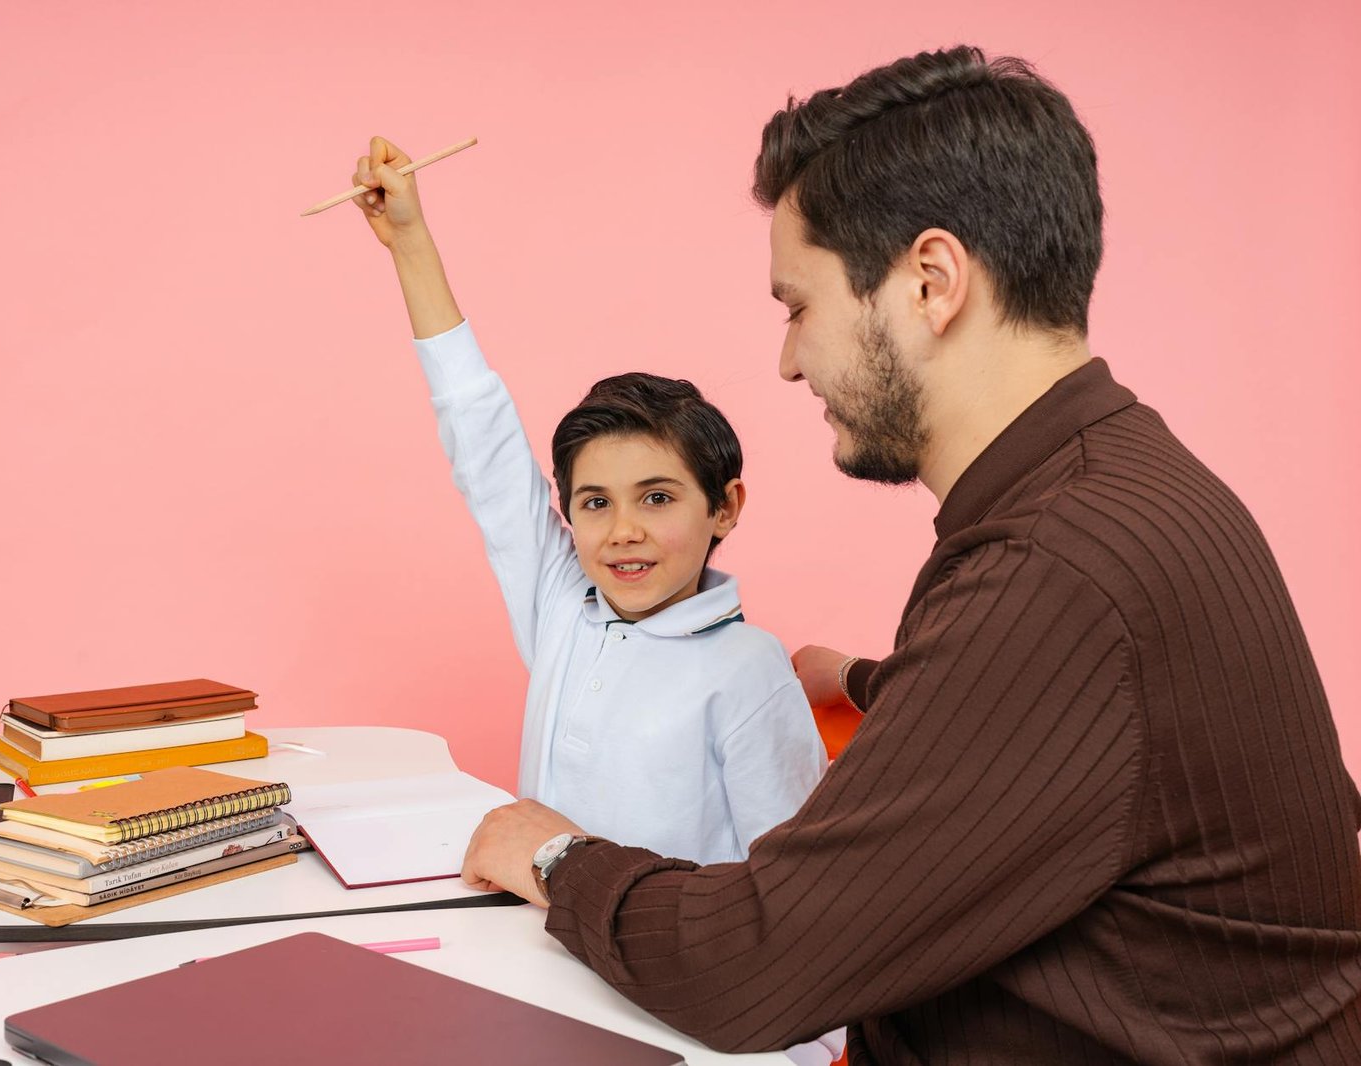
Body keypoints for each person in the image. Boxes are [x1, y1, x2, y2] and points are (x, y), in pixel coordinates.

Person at [460, 45, 1361, 1063]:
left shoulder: (1050, 573)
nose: (789, 358)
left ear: (930, 281)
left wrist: (555, 853)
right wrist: (863, 679)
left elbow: (757, 963)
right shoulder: (1125, 487)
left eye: (800, 305)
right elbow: (1090, 737)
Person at [344, 139, 827, 868]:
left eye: (657, 498)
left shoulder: (749, 670)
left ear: (724, 508)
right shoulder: (565, 609)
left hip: (663, 972)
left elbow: (793, 890)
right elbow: (484, 444)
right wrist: (409, 240)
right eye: (595, 503)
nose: (623, 532)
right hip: (533, 948)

▸ **Task statement**
Give only the number of lines in the entries that contain "shoulder".

▸ **Your response**
4